EXERCISE DESCRIPTION » Every line of the material that mentions the word "接聽程式應繫結至此" should be copied out.

DATA SUPPLIED »
====
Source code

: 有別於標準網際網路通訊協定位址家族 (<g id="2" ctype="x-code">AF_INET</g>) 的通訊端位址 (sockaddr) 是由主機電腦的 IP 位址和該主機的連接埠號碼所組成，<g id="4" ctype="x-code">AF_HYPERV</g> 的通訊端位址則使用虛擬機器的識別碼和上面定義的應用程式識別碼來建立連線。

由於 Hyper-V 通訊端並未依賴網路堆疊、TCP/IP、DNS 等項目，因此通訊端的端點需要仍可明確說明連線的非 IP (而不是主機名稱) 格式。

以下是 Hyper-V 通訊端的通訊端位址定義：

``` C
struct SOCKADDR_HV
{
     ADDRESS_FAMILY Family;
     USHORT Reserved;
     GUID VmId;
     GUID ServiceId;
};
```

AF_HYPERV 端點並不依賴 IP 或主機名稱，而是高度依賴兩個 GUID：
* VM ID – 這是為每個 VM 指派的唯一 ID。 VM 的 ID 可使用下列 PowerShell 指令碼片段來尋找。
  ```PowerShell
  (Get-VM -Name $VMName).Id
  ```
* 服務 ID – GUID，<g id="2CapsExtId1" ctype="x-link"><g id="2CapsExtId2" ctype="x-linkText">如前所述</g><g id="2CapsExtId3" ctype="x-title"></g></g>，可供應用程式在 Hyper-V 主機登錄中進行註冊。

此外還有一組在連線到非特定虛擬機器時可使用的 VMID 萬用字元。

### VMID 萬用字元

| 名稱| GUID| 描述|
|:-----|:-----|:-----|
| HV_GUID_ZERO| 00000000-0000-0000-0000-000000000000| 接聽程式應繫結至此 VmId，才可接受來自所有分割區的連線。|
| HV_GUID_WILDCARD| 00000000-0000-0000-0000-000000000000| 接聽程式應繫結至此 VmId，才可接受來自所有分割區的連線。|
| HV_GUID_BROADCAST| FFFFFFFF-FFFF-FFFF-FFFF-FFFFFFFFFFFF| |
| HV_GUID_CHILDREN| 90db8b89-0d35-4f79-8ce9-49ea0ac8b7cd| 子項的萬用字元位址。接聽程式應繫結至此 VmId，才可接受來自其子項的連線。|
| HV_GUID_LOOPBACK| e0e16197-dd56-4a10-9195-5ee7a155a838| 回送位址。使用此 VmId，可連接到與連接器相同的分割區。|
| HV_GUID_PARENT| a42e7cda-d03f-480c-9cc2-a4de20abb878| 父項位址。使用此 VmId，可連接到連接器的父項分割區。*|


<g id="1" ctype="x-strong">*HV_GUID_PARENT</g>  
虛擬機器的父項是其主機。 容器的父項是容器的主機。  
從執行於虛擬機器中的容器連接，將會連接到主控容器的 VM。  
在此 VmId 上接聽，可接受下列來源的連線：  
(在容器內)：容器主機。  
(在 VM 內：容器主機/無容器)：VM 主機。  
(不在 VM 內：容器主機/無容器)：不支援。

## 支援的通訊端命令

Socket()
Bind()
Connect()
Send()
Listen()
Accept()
====
COMPLETED TASK »
| HV_GUID_ZERO| 00000000-0000-0000-0000-000000000000| 接聽程式應繫結至此 VmId，才可接受來自所有分割區的連線。|
| HV_GUID_WILDCARD| 00000000-0000-0000-0000-000000000000| 接聽程式應繫結至此 VmId，才可接受來自所有分割區的連線。|
| HV_GUID_CHILDREN| 90db8b89-0d35-4f79-8ce9-49ea0ac8b7cd| 子項的萬用字元位址。接聽程式應繫結至此 VmId，才可接受來自其子項的連線。|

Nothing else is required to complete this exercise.